I know, I know. No one defaced anything. It didn't matter. None of us had anything remotely close to the balls required to argue with a teacher. Especially a pissed-off one.

"I-I-It was just a joke," he says meekly.

"I DON'T FIND IT FUNNY!" he screams. A couple of us jump in our seats. I turn around and look at Mr. Bellhorn over my shoulder. His face is red, his eyes wild with anger.

"You all have demerits. Now TURN your desks around and let's get to work!" Metal desk-legs creak and scrape loudly against the tiled floor.

For those of you who are unfamiliar, a demerit is technically a form of punishment, but our school used it as a sort of Scarlet Letter. It was a mark of Cain, something that you didn't live down for months afterwards.

Demerits brought great shame to all who received them. Once you received one, you became That Kid Who Got the Demerits. Urban legends were handed down from upperclassmen about students who had been caught smoking, or breaking in to the school after hours, and who had received FIVE demerits on the SAME DAY! We all listened silently, touching our chins, and wondered how ANYone could be so misguided as to behave so deviantly.

And now all of us are going to get one. Mr. Bellhorn is pretty liberal with his demerits, but I don't think he's ever done anything like this before. It crosses my mind that he could be joking, but I saw his face, and he truly was angry. When I see him reach for that terrifying little pink pad and start writing, my heart sinks. He's not kidding. We're all getting demerits.

I am done now, socially. I'm an adolescent outcast, a playground pariah. No one will speak to me anymore. Parents will tell their children to avoid me. Teachers will tell future underclassmen about that wayward boy who managed to blacken the reputation of an entire class singlehandedly.

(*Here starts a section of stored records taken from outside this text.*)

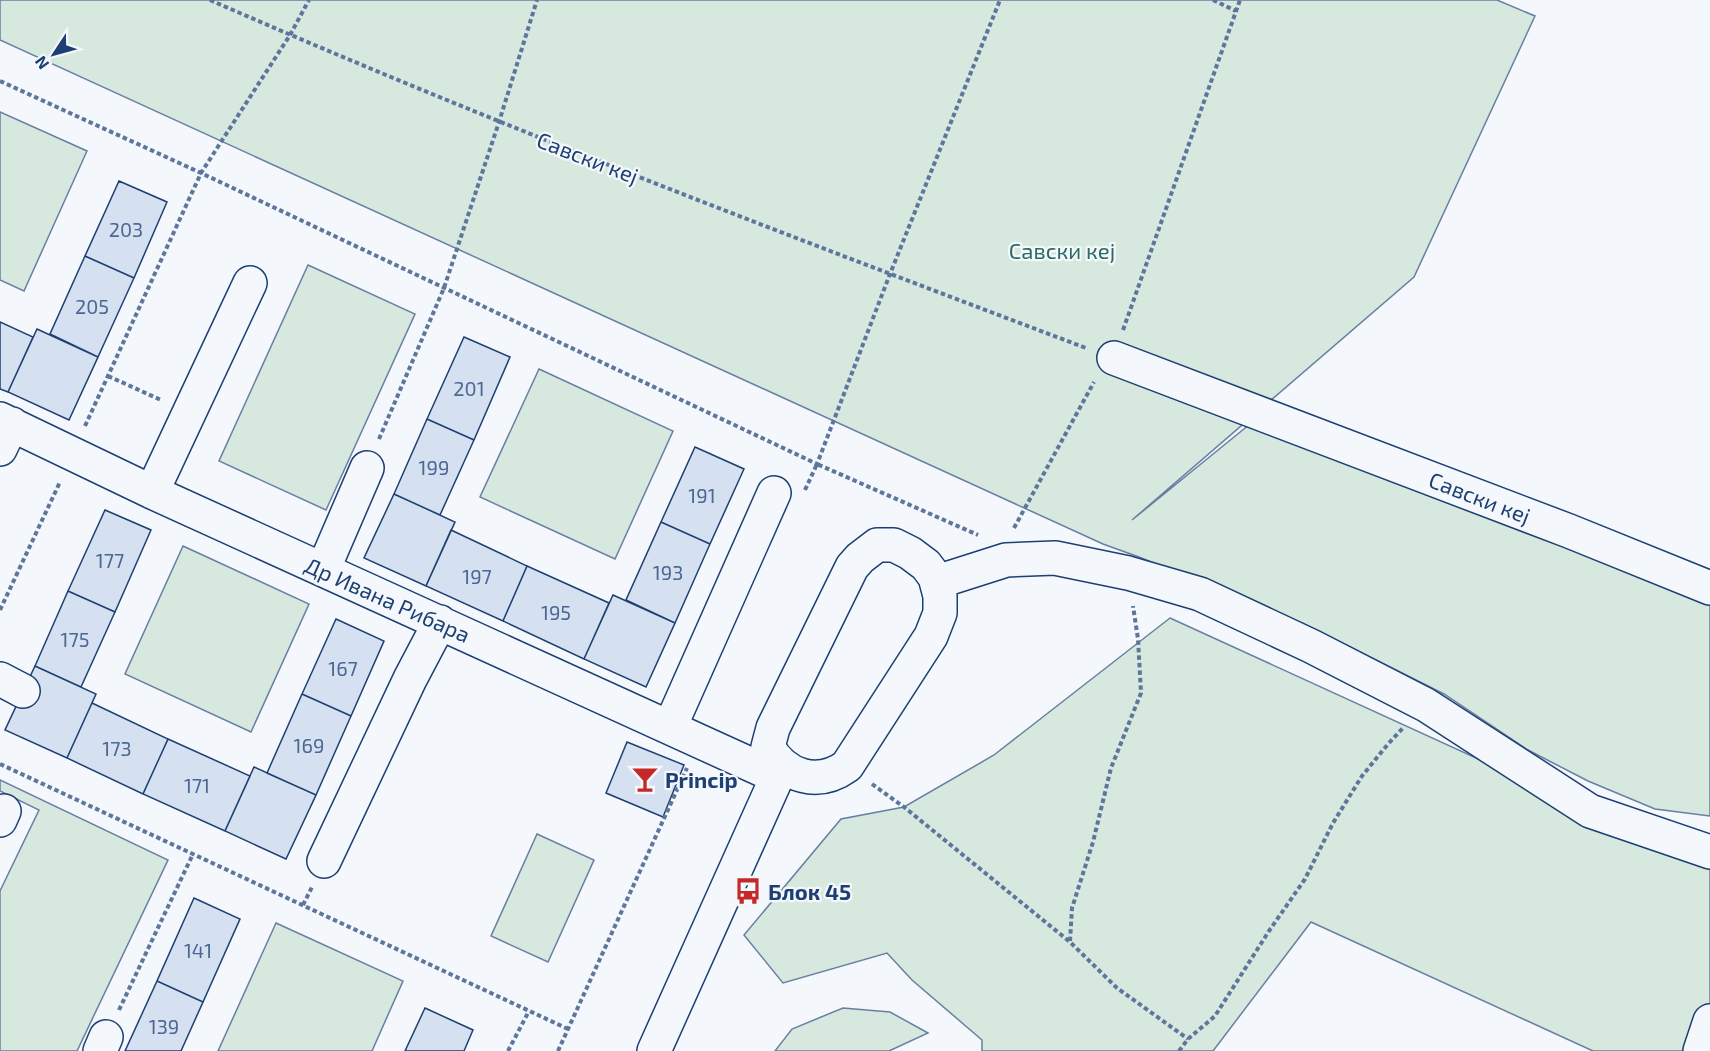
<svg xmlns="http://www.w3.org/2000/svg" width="1710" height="1051" font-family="'Exo 2',sans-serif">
	<rect width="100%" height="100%" fill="#f4f7fb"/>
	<path fill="#d7e8df" stroke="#687fa3" stroke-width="1.5" d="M0,0H1497L1535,16L1414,277L1132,520L1250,424L1710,603V816L1655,809L1588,781L1528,750L1444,694L1304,624L1139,557L1103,544L0,40Z
		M0,112L87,151L24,291L0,280Z
		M308,265L415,314L326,510L219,461Z
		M539,369L673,431L615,559L480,497Z
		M183,546L309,604L251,732L125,674Z
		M1170,618L1710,865V1051H1593L1311,922L1213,1051H982V1040L912,980L887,953L783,983L744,935L841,819L904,807L994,755Z
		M0,780L168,860L77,1051H0V891L39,810L0,791Z
		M537,834L594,860L548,962L491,936Z
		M276,923L403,981L372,1051H218Z
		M843,1008L890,1012L928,1033L889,1051H775L792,1029Z"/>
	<path fill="#d5e0f0" stroke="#1d3f73" stroke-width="1.5" d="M119,181L167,202L134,278L85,256Z
		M85,256L134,278L98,357L50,334Z
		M0,322L33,337L8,392L0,389Z
		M37,329L98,357L69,420L8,392Z
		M464,337L510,357L474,440L427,419Z
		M427,419L474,440L440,515L394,494Z
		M695,447L744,469L710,544L661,522Z
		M394,494L455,522L426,586L364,558Z
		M105,510L151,530L115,612L68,591Z
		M661,522L710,544L675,623L626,600Z
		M451,530L527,566L503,621L426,586Z
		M527,566L609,603L584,659L503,621Z
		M68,591L115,612L81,687L35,666Z
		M613,595L675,623L646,687L584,659Z
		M336,619L384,641L351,716L302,694Z
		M35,666L96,694L67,758L5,730Z
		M302,694L351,716L316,795L267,773Z
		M92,703L168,739L143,794L67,758Z
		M168,739L250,776L225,831L143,794Z
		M627,742L684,765L663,817L606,793Z
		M254,767L316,795L286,859L225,831Z
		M194,898L240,919L203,1002L157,981Z
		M157,981L203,1002L181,1051H125Z
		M425,1008L473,1030L464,1051H405Z"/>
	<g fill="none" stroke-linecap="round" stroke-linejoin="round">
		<defs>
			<path id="minor" d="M1114,358L1569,531L1710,588
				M0,419L152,492L778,777
				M0,449L12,424
				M152,492L250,283
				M877,545H894L910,553L926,565L935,577L940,596V613L931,636L847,766C818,787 785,777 768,747L773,728L852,567L860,558Z
				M323,570L367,468
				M937,582L1006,560L1055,558L1128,573L1200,594L1311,646L1426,705L1590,811L1710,852
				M0,679L23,691
				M670,727L774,493
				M0,820L4,811
				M324,861L410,679L440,622
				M100,1051L106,1037
				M654,1051L782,766
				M1700,1051L1710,1021"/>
		</defs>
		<use href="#minor" stroke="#1d3f73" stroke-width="36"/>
		<path stroke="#5e769c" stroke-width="4" stroke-dasharray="4.5 3" stroke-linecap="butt" d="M210,0C498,126 792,237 1086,348
			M1213,0L1236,11
			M0,81L201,173L817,464L890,274L1000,0
			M1123,330L1240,0
			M108,376L161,400
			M85,426L201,173L290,35L309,0
			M379,439L444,288L499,122L537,0
			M805,490L817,464L978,535
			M1014,528L1094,382
			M0,610L60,482
			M0,764L568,1029
			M872,784L904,807L1070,942L1117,988L1188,1039
			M303,905L312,887
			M1070,941L1072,908L1093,842L1111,768L1141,693L1138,639L1133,606
			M119,1010L193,854
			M508,1051L529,1011
			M558,1051L687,768
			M1179,1051L1188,1039L1215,1016L1269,931L1305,879L1333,823L1362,776L1388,744L1403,728"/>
		<use href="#minor" stroke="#f4f7fb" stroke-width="33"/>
	</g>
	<defs>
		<symbol id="bar-bare" viewBox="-9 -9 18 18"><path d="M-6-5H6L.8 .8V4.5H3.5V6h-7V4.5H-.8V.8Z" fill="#c62828" stroke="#f4f7fb" stroke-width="2.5" paint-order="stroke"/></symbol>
		<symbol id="bus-bare" viewBox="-9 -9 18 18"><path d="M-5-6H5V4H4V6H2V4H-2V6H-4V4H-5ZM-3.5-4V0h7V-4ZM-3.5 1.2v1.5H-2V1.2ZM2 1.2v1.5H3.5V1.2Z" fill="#c62828" stroke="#f4f7fb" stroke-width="2.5" paint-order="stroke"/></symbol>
	</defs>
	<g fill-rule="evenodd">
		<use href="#bar-bare" x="626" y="760" width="38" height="38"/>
		<use href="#bus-bare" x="729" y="872" width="38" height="38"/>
	</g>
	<g text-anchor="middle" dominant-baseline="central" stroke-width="4.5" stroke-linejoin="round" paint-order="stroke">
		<g font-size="20" fill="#4b6792">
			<text x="126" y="229">203</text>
			<text x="92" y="306">205</text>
			<text x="469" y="388">201</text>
			<text x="434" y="467">199</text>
			<text x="702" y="495">191</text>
			<text x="110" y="560">177</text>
			<text x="668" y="572">193</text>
			<text x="477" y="576">197</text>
			<text x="556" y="612">195</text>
			<text x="75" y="639">175</text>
			<text x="343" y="668">167</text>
			<text x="309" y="745">169</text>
			<text x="117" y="748">173</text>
			<text x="197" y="785">171</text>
			<text x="198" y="950">141</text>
			<text x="164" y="1026">139</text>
		</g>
		<g font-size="22" fill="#1d3f73" stroke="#f4f7fb">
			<text transform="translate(588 157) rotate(21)">Савски кеј</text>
			<text transform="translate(1480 497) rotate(21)">Савски кеј</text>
			<text transform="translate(388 599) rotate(24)">Др Ивана Рибара</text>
		</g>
		<g font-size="22" fill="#2c6c60" stroke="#f4f7fb">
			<text x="1062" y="250">Савски кеј</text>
		</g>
		<g font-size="22" font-weight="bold" fill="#1d3f73" stroke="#f4f7fb" text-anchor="start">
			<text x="665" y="779">Princip</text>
			<text x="768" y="891">Блок 45</text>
		</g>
	</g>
	<g transform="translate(54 54) rotate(234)" stroke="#f4f7fb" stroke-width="4.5" paint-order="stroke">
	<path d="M0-4.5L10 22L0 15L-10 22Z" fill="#1d3f73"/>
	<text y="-9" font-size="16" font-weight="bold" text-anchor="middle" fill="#1d3f73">N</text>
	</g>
</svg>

I feel bad for my classmates, too, especially the dorky, bespectacled ones who do nothing but study and work hard. Sure, they turned their desks, too, but peer pressure can be a tough thing at this age. They are treated like shit by the other students; at least they know that they are academically successful, and that they never get into trouble. Now, they'll be bringing a little two-inch by two-inch slip of pink paper home for their parents to sign. And their mothers will probably die of heart attacks.

"M-Mr. Bellhorn?" Says Ralph, one of the brainy front-row dorks (I was a fat, back-row dork). "I've never been in trouble before. I was just doing it because everyone else did it-"

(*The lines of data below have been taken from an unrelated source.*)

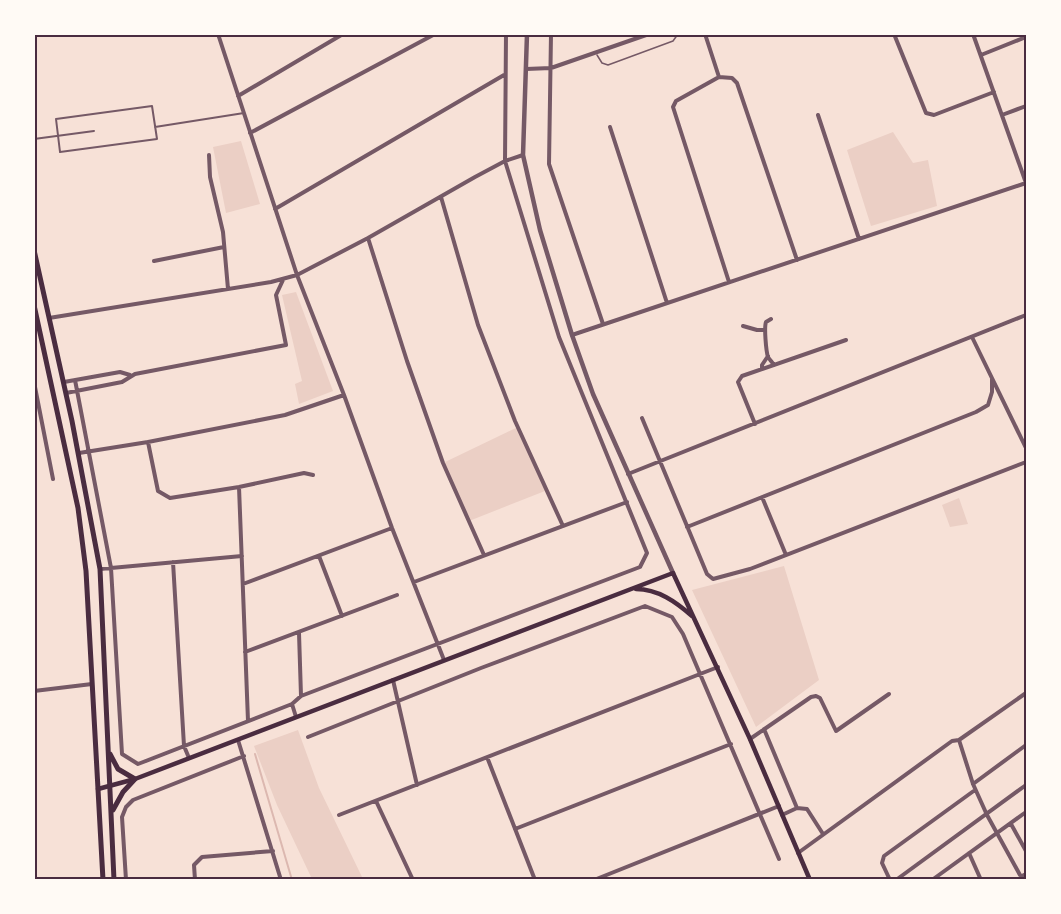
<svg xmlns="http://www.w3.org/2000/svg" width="1061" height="914" font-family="Montserrat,sans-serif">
  <rect width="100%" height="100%" fill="#f7e1d7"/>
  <path fill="#ebcfc5" d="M 893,132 L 913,163 L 928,160 L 937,206 L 871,226 L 847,150 Z
    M 241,141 L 260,204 L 226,213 L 213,147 Z
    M 296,292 L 333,391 L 299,404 L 295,384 L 302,381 L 282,295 Z
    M 518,427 L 545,491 L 469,521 L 443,463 Z
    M 959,498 L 968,524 L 950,527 L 942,505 Z
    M 784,566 L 819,680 L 756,727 L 692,590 Z
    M 298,730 L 319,788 L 363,879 L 312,879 L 277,805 L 254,746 Z"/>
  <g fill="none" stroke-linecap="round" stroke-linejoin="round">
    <path stroke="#dcb8b0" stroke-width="2" d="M 255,754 L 292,880"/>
    <path stroke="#755966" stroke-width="1.5" d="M 597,55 L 602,63 L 608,65 L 673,41 L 678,34"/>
    <path stroke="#755966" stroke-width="2" d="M 152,106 L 157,139 L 60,152 L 56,119 Z
      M 155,127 L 244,113
      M 34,139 L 94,131"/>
    <path stroke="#755966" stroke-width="4" d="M 218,34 L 297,275 L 344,395 L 392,528 L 444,660
      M 551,34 L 549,164 L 603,324
      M 705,34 L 719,77
      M 894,34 L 926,113 L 934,115 L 994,92
      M 973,34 L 1026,183
      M 981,55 L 1026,37
      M 526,69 L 551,68 L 649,34
      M 238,96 L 343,34
      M 818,115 L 859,239
      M 1002,115 L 1026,106
      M 610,127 L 667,303
      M 250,133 L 435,34
      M 209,155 L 210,177 L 223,232 L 228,289
      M 441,197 L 478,325 L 515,421 L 563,526
      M 275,209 L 504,75
      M 368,238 L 407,361 L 443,463 L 484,555
      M 154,261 L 224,247
      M 729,282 L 673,107 L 676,101 L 719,77 L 732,78 L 737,83 L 797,260
      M 49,318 L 271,282 L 297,275 L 368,238 L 475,177 L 505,161 L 523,155
      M 771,319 L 766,322 C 764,327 766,351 768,357 C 770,360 772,362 774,365
      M 743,326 L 757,330 L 763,330
      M 572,335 L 1026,183
      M 972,337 L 1026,448
      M 762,369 L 762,365 L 768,356
      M 75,380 L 111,568 L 122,754 L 138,764 L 292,704 L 301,696 L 640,567 L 647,553 L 559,337 L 505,161 L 506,34
      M 34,382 L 53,479
      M 64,382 L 120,372 L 130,375
      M 66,393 L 122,382 L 135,374 L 286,345 L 276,295 L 283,280
      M 642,418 L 707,574 L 713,579 L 750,569 L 1026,462
      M 755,424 L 738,382 L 742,376 L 846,340
      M 148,442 L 158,491 L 170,498 L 239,487 L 304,473 L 313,475
      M 79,453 L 148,442 L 285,415 L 344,395
      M 628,474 L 1026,315
      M 239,487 L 248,721
      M 762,497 L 786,555
      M 687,527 L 976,412 L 988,405 L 992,392 L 992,379
      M 319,556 L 342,616
      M 173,562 L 184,746 L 189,758
      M 100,569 L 242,556
      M 414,582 L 627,502
      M 243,584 L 392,528
      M 299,633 L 301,696
      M 245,652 L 397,595
      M 393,680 L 417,785
      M 34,691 L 92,684
      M 292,704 L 296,717
      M 764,729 L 797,808 L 807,809 L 823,834
      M 308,737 L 481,668 L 645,606 L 672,617 L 683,634 L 779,859
      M 750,739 L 811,697 L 816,696 L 820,698 L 836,731 L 889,694
      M 238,740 L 281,880
      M 959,740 L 973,784 L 987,815 L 1020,875 L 1022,876 L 1026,874
      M 487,757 L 535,880
      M 973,784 L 1026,745
      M 376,801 L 413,880
      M 339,815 L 718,667
      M 782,815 L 797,808
      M 1011,824 L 1026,851
      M 515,829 L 731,744
      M 798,853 L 952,741 L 959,740 L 1026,693
      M 969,853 L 981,880
      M 126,880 L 122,817 L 126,807 L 133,800 L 244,756
      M 195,880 L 194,865 L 202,857 L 273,851
      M 594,880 L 779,806
      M 890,880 L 882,863 L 884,856 L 975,790
      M 896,880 L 1026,785
      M 932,880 L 1026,812"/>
    <path stroke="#755966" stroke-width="4.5" d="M 527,34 L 523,155 L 540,230 L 572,335 L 593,394 L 673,573"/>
    <path stroke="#4a2c40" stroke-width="4.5" d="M 636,589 C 658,589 676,602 692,616
      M 98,789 L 135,779 L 673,573 L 750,739 L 810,880"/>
    <path stroke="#4a2c40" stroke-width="5" d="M 34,250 L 72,421 L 100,569 L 114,880
      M 34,305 L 78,508 L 86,571 L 103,880
      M 110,754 L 118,769 L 135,779 L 123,792 L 113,810"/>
  </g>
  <rect width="1061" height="914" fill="none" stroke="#fffaf5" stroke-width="72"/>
  <rect x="36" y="36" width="989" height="842" fill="none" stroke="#4a2c40" stroke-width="2"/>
</svg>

That poor bastard. He's terrified. He's actually worked up the balls to plead his case in front of everyone, because he's that scared of getting in trouble.

"If everyone else was jumping off a bridge, would you do that TOO?" Shouts Bellhorn.

That's a cliche now, a bad joke that we've all used a thousand times. But back then, none of us had heard it before, and it struck terror into our hearts, because in an instant, it made us realize that we had no excuse. It was wrong to do what we did, and the mere fact that everyone else had done it did not help us at all.

We take turns reading aloud, as we always do in class, but our minds are elsewhere. Each student's voice is weak and shaky, as if reading scripture at a funeral. It's the longest 50 minutes of my life.

10:10am. The bell rings.

"Leave the classroom row by row," says Mr. Bellhorn. "I'll hand you your demerit on the way out."

I'm one of the last kids out the door. I make eye contact with Mr. Bellhorn briefly. "See you tomorrow, Steven."

"Bye," I manage.

I have never seen a demerit up close before. I glance down at it.

DEMERIT STUB, it says at the top, in cold, black letters. My name and Mr. Bellhorn's name are written in the appropriate places. At the bottom, it says "REASON", followed by three black lines.

Two kids laugh out loud somewhere to my right. I wish I had something to laugh about. But my life as a junior high schooler is over.

I don't want to read the reason. It's going to be a stark reminder that this was MY fault. It's going to confirm my total lack of decorum and common sense. I should have KNOWN that Bellhorn would blow up at us! I'm an idiot!

I finally work up the courage to read the reason. I look down at the demerit stub.

"Happy April Fool's Day, Steven" it says.